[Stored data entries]
______________________________

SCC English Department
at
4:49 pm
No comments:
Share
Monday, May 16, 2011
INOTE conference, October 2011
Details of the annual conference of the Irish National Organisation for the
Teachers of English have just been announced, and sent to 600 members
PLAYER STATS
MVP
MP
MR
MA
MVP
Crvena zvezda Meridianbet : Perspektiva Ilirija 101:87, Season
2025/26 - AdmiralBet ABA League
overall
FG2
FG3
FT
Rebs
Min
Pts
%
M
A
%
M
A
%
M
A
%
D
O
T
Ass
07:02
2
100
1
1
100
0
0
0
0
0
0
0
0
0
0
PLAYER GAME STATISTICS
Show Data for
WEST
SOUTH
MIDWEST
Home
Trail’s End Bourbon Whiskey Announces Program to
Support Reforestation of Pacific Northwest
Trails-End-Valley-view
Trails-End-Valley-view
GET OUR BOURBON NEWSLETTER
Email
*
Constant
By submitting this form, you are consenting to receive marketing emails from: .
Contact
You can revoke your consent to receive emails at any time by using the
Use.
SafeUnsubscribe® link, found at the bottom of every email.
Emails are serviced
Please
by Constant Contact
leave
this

______________________________

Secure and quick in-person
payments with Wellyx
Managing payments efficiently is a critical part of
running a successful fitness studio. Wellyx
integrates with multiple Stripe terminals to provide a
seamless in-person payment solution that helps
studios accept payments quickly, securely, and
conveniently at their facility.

______________________________

:: Assignment ::
Copy out word for word the stretch from the line containing "Secure and quick in-person" through the line containing "conveniently at their facility.".

:: Response below ::
Secure and quick in-person
payments with Wellyx
Managing payments efficiently is a critical part of
running a successful fitness studio. Wellyx
integrates with multiple Stripe terminals to provide a
seamless in-person payment solution that helps
studios accept payments quickly, securely, and
conveniently at their facility.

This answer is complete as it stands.